Keeping Up with Technology: Mold-filling Simulations for Manufacturers
Injection molding is one of the most common modern methods used for manufacturing parts. It’s a great technology for producing high volumes of parts, in a multitude of materials – metals (called die-casting), glasses, elastomers, and polymers. It’s simple, really – the heated material is forced into a mold that is shaped like the part you need. The material is cooled, hardens and…voila’… you have your part.
As simple as the process is, parts to be injection molded must be very carefully designed. The material used for the part, the desired shape and features of the part, the material of the mold, and the properties of the molding machine must all be considered.
That’s where mold-filling simulations come in.
One of the reasons that mold-filling simulation is widely used to design parts and molds is because of a large number of parts that are produced in plastics today.
As Mr. McGuire said in the 1967 film, The Graduate “There’s a great future in plastics. “
Plastics are more affordable and ensure lighter parts, less scrap, and greater design capability. The use of plastic injection-molding manufacturing processes has expanded every year for the past half-century. It has become a sophisticated process for making a variety of components and products of increasing complexity in industries ranging from automotive, medical, and aerospace to consumer products, toys, and packaging.

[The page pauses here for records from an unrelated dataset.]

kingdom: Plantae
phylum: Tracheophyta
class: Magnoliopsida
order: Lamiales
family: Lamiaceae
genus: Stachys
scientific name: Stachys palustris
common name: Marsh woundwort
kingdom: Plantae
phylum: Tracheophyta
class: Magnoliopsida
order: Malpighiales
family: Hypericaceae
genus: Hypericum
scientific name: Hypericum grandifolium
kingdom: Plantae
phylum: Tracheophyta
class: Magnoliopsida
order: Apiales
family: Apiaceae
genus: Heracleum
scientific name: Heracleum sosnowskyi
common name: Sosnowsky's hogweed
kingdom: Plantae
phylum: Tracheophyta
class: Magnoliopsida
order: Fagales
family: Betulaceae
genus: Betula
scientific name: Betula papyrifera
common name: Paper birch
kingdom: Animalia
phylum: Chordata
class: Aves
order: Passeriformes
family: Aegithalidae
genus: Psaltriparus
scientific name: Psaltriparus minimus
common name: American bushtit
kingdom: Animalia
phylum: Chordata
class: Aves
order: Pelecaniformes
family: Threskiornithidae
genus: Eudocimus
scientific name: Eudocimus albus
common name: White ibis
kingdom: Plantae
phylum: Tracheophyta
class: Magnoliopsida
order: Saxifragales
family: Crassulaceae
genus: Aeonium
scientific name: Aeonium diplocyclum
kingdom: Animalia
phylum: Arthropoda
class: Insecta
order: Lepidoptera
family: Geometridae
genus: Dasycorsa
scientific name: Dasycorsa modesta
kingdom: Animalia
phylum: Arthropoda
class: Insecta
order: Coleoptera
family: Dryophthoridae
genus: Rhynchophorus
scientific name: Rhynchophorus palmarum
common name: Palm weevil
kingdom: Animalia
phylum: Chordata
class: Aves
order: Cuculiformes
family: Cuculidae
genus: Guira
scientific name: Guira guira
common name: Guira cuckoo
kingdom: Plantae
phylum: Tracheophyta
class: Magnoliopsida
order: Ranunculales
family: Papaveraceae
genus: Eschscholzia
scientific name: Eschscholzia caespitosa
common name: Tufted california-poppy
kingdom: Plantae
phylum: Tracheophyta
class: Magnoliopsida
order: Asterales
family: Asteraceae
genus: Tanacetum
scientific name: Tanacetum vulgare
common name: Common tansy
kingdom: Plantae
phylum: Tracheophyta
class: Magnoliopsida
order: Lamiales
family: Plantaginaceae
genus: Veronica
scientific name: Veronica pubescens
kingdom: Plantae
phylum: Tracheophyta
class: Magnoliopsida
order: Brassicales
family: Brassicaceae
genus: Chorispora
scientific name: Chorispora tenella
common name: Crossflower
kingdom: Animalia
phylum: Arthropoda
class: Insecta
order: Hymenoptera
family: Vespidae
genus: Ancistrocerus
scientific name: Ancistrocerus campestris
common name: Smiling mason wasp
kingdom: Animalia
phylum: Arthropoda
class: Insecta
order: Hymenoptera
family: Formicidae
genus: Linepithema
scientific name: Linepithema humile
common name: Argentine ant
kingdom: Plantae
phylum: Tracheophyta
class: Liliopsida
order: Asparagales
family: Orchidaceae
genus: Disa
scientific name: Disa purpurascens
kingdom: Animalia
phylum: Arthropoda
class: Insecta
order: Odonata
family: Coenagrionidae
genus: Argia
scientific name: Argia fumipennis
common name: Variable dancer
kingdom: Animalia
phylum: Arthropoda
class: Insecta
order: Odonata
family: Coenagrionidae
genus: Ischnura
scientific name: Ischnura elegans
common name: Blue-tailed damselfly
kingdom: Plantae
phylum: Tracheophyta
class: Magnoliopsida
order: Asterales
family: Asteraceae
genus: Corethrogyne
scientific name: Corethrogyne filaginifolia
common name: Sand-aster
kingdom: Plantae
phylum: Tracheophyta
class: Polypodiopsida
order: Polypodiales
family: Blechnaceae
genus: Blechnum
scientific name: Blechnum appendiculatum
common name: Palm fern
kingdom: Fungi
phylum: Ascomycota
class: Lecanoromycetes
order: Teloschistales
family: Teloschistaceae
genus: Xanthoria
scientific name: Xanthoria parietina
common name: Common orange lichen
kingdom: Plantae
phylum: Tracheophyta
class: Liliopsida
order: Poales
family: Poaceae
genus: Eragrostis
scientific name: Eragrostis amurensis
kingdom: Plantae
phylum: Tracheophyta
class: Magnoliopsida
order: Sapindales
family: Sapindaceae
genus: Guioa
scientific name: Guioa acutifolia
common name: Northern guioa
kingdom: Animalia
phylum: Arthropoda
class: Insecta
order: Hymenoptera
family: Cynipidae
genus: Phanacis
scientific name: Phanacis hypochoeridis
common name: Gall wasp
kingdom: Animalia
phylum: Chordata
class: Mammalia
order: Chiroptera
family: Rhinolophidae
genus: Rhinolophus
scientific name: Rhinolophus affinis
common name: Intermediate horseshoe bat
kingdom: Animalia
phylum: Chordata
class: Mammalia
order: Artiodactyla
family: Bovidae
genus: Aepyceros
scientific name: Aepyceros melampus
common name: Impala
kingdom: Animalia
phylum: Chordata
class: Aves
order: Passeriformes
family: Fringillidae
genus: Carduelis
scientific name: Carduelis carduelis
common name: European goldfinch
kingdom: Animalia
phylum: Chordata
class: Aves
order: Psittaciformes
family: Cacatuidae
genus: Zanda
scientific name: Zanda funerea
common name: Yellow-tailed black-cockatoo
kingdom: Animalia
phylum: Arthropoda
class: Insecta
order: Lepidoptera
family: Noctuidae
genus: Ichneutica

As more of today’s leading manufacturers look to plastic materials to produce better alternatives to conventionally machined metal parts, the efficiency and quality of injection molding processes become critically important because more than 80 percent of plastic parts must be injection molded. Traditionally, this has meant prototyping. A prototype is an early sample, model, or release of a mold built to test design and learn what changes need to be made.
The problem with prototyping is that — while it enables manufacturers to resolve manufacturability and tooling issues that can lead to defects (air traps, voids, poorly placed parting lines, shrinkage, warpage, surface blemishes, structural weaknesses, and large part deformation) — it also adds time and cost to the process. What’s really needed to streamline injection-molded component and tooling development is the ability to perform the trial-and-error-driven prototyping process in an accurate, virtual environment.
New software technologies have eliminated the need for the tedious, iterative prototyping trial and error. 3D CAD software and the models that can be created with it, enable manufacturers to simulate the mold-filling process in a virtual world.
With this virtual simulation, they are able to determine such things as (1) the optimal temperature of the melted plastic that is injected into the mold; as well as that of the mold itself; (2) determine whether the cooling channels are adequate to support these temperatures, and if not, how should they be re-configured; (3) the best thermoplastic material to use for a specific design; (4) the pressure and flow rate that should be used to inject plastic material into the mold to facilitate filling and packing; (5) length of time the part should be left in the mold to solidify before ejection; (6) whether specialized tooling—inserts, side actions, additional injection gates, secondary operations, or innovative cooling channel layouts will shorten cycle times or eliminate defects.
Using a 3D CAD Service for Injection Mold Simulation
When manufacturers are under time constraints to produce molds and parts, they need the answers to these questions fast, in order to produce tooling that minimizes quality issues.
Often, injection-molding professionals rely on upon outsourcing services to provide accurate simulations. Outsourcing is a cost-effective way for them to predict how the many variables that influence production affect shooting, cooling, and ejecting a particular part.
Inject Mold Simulation Outsourcing serves two purposes:
- The manufacturers don’t have to invest the time and money associated with iterative prototyping
- They have unbiased outside source that runs the simulations and makes recommendations for mold changes
Accurate mold-filling simulations performed by an experienced 3D CAD service company supports the same trial-and-error process that prototyping provides, but is a faster, less expensive way for manufacturers to discover the right combination of variables required to produce quality injection-molded parts.